[Start RECORDS SUPPLIED]
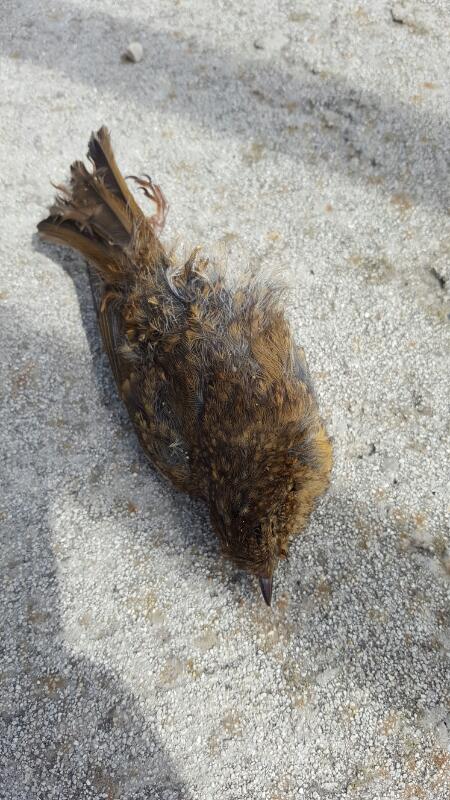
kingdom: Animalia
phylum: Chordata
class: Aves
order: Passeriformes
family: Turdidae
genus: Turdus
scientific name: Turdus merula
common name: Common blackbird
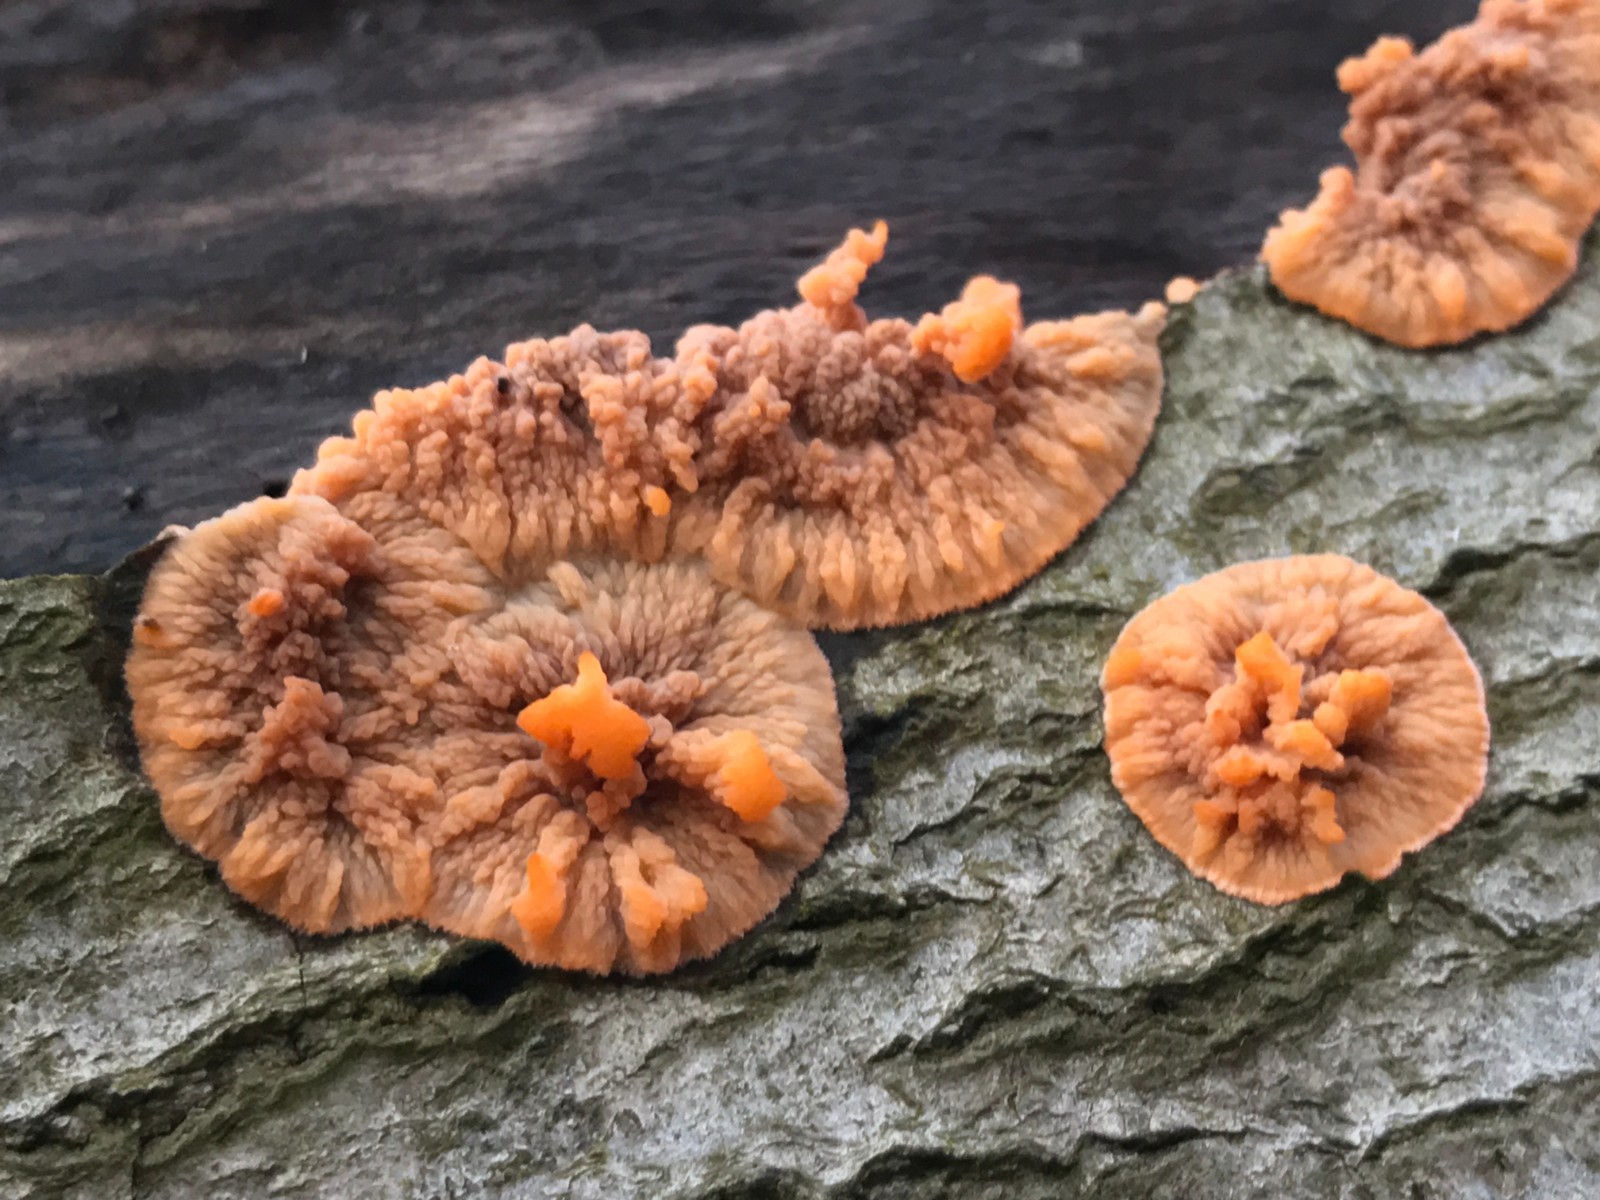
[End RECORDS SUPPLIED]
■ **WHAT IS REQUIRED**:
Turn the part of the material that opens with the line containing "order: Passeriformes" and runs to the end into a numbered list, with blank lines skipped and the pictures left out.

■ **CORRECT RESULT**:
1. order: Passeriformes
2. family: Turdidae
3. genus: Turdus
4. scientific name: Turdus merula
5. common name: Common blackbird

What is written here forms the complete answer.